Brief:
Every line below from the one containing "middle tip: (1104, 1278)" through the one containing "ring mcp: (1477, 1286)" must be transcribed exactly. Omit all lines outside that stretch.

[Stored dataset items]
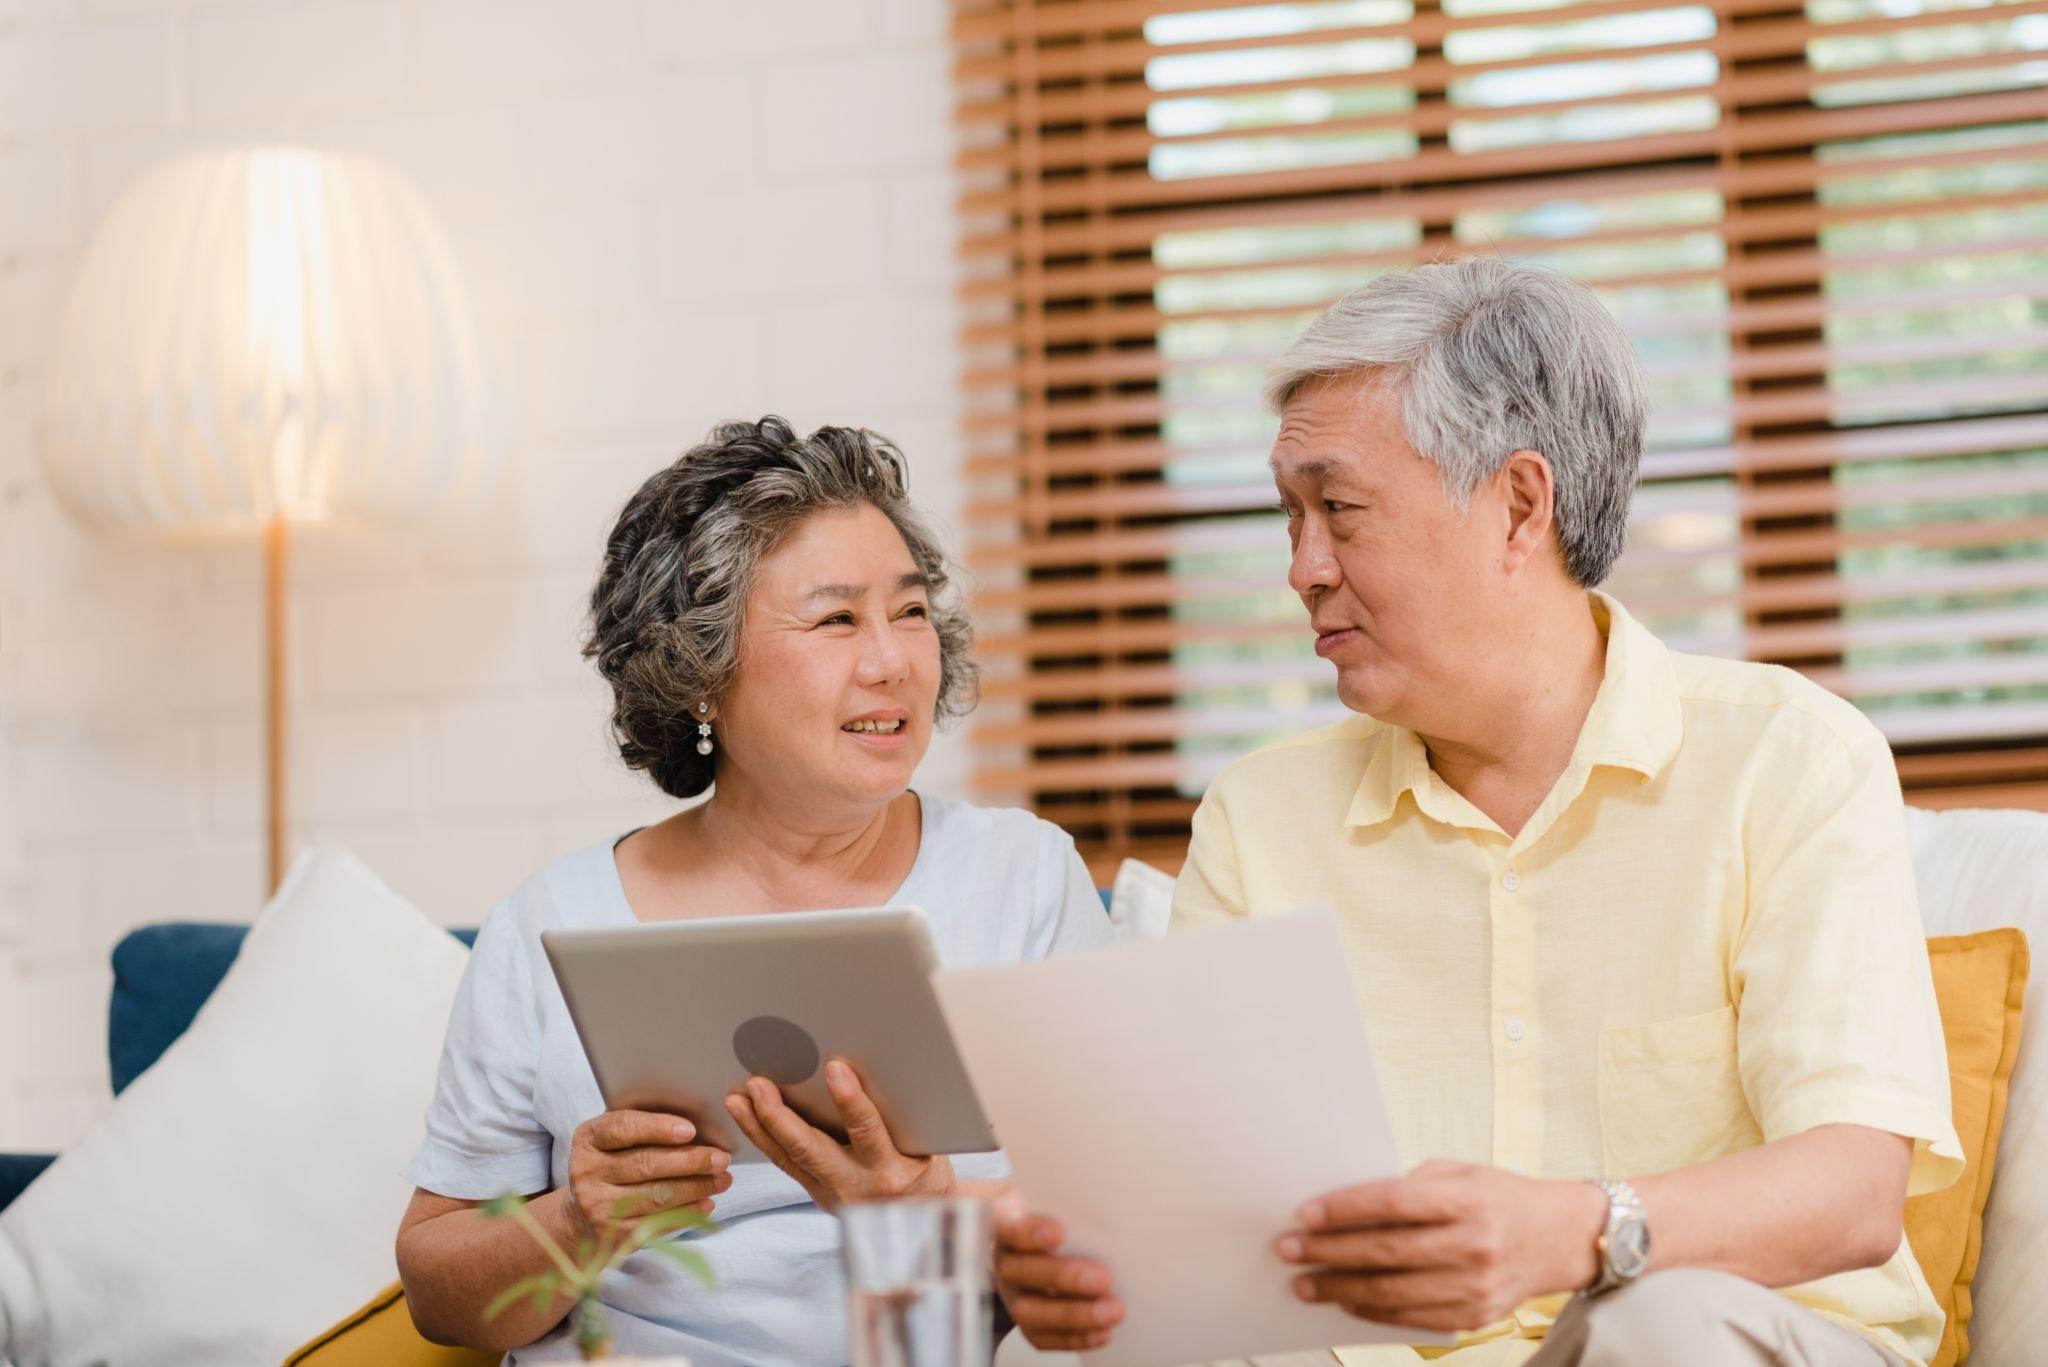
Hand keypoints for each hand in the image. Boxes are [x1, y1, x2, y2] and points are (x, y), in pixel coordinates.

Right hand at [565, 1109, 732, 1249]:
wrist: (582, 1215)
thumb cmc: (612, 1163)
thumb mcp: (617, 1139)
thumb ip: (645, 1126)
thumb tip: (699, 1120)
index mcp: (588, 1139)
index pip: (623, 1128)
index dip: (658, 1128)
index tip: (691, 1130)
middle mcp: (585, 1172)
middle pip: (645, 1164)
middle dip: (690, 1161)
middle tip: (722, 1159)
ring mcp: (597, 1207)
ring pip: (656, 1196)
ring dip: (696, 1187)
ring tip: (723, 1179)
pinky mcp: (612, 1235)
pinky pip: (657, 1223)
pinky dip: (687, 1213)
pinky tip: (707, 1203)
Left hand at [723, 1058, 953, 1212]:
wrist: (923, 1220)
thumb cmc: (927, 1170)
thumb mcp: (926, 1146)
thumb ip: (896, 1117)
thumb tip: (861, 1071)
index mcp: (893, 1170)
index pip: (868, 1131)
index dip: (849, 1100)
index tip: (834, 1068)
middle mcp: (859, 1186)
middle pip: (811, 1150)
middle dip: (780, 1117)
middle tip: (758, 1085)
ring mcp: (834, 1194)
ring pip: (789, 1159)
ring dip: (760, 1127)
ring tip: (737, 1099)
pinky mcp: (819, 1195)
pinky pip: (787, 1166)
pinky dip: (765, 1141)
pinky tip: (747, 1119)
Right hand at [992, 1197, 1124, 1352]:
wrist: (1050, 1238)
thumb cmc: (1057, 1213)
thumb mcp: (1058, 1201)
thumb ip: (1072, 1207)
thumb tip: (1111, 1209)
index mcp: (1004, 1222)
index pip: (1006, 1224)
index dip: (1028, 1232)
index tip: (1059, 1233)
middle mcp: (1001, 1258)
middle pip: (1018, 1271)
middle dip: (1063, 1277)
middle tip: (1104, 1278)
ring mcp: (1009, 1292)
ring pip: (1027, 1311)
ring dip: (1073, 1315)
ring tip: (1112, 1311)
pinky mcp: (1024, 1319)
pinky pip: (1040, 1336)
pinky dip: (1073, 1338)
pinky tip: (1103, 1332)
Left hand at [1277, 1159, 1606, 1333]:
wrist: (1562, 1238)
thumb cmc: (1499, 1196)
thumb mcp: (1459, 1172)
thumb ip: (1410, 1186)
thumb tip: (1345, 1205)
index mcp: (1467, 1199)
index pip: (1393, 1203)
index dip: (1344, 1209)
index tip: (1304, 1213)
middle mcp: (1474, 1244)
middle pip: (1387, 1252)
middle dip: (1329, 1253)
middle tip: (1287, 1251)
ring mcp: (1477, 1286)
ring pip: (1394, 1292)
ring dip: (1341, 1289)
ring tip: (1305, 1283)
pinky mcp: (1476, 1316)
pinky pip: (1412, 1319)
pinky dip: (1372, 1311)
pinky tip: (1345, 1301)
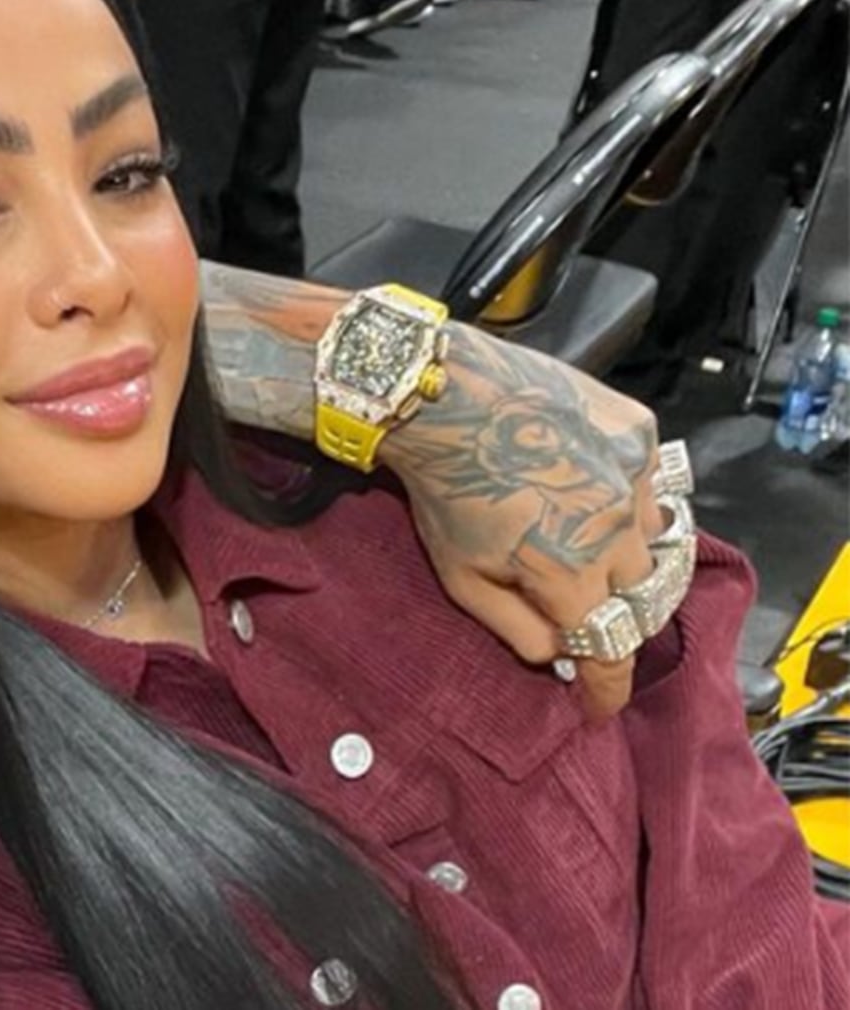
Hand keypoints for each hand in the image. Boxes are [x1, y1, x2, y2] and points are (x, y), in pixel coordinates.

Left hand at [197, 262, 666, 719]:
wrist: (445, 395)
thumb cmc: (445, 490)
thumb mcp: (462, 576)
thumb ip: (515, 627)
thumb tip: (559, 658)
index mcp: (572, 576)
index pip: (612, 651)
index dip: (609, 687)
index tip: (600, 703)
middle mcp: (619, 531)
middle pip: (640, 598)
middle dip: (615, 614)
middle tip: (585, 609)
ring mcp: (636, 478)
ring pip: (654, 540)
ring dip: (628, 553)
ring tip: (587, 540)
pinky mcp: (640, 434)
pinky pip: (651, 483)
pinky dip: (628, 496)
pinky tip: (589, 484)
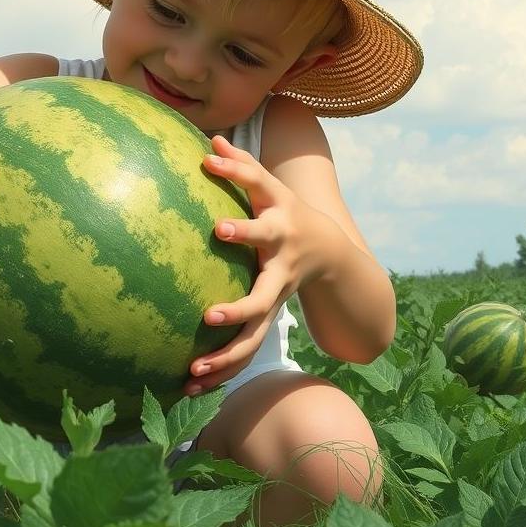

Answer space:
middle tip: (1104, 1278)
ring mcp: (1009, 1292)
ring pip: (1027, 1311)
ring dip: (1073, 1315)
ring tip: (1112, 1311)
pinky mcp: (1024, 1319)
pinky pip: (1040, 1336)
pinky dip: (1073, 1338)
pinky tip: (1103, 1332)
Left hand at [1277, 1159, 1606, 1333]:
wrist: (1562, 1238)
thumb cmc: (1499, 1196)
thumb mcp: (1459, 1172)
thumb ip: (1410, 1186)
thumb tip: (1345, 1205)
index mcp: (1467, 1199)
index pip: (1393, 1203)
index dip: (1344, 1209)
index tip: (1304, 1213)
middle mcp: (1474, 1244)
middle pip: (1387, 1252)
middle dip: (1329, 1253)
middle tip: (1287, 1251)
ring mcp: (1477, 1286)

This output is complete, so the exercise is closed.